Description
The aim of this research study is to give an overview of automotive cloud platforms and the key cloud applications adopted in the automotive market. The study focuses on the different cloud platform strategies adopted by original equipment manufacturers (OEMs), key business models used, key cloud vendors, and their core features.The report believes that automotive cloud and data management platforms will form the backbone of digitization initiatives in the industry. However, OEMs are challenged with technical skills in-house and, hence, are dependent on technology partnerships for building automotive cloud platforms.

Automakers understand the importance of managing data and deriving value from them. Cloud platforms are critical to move, store, secure, and index massive volumes of data generated from connected vehicles. However, only purpose-built cloud platforms exist today. Connected services deployment has one and smart manufacturing service has another. Data from connected and autonomous vehicles are collected and processed separately. This situation gives rise to data scalability issues and accommodation of evolving technological changes. Therefore, automakers are seeking technological partners who will not just provide cloud solutions, but have the capabilities to build a unified data management platform with Artificial Intelligence (AI)/Machine Learning (ML) capabilities.

OEMs store connected data on private cloud, fearing security and privacy issues; this will be an expensive option in the long run. Hybrid cloud architecture will be the future for mass automakers. Less critical services will be on the public cloud and the sensitive use cases (such as OEM-specific vehicle testing and development) will be mostly on private cloud. The hybrid cloud approach will be ideal once OEMs build the capabilities that are required to segment the critical datasets from non-critical ones.
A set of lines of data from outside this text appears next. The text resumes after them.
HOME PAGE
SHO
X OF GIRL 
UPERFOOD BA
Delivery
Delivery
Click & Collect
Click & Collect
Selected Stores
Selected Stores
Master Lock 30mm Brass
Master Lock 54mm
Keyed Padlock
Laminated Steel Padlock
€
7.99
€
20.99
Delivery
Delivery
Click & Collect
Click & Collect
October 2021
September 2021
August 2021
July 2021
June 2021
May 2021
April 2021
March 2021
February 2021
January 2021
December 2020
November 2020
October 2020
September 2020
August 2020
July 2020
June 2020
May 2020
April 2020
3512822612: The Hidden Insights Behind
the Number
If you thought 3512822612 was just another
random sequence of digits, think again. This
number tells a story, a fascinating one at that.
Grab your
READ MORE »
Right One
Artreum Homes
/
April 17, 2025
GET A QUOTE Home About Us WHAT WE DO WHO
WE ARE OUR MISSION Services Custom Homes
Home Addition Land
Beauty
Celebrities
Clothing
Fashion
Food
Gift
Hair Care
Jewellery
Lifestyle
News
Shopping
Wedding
Automotive companies should lay down aggressive roadmaps for the development of futuristic data management strategies—including what level of data needs to be collected, how data labeling will happen, and what the level of scaling in future will be—and accordingly set up an ecosystem for storage, processing, and service delivery. Cognitive capabilities should not be used for any specific application, but should be embedded throughout the cloud platforms. Automotive firms can, thereby, leverage deeper insights from generated data and create compelling use cases for connected and autonomous vehicles.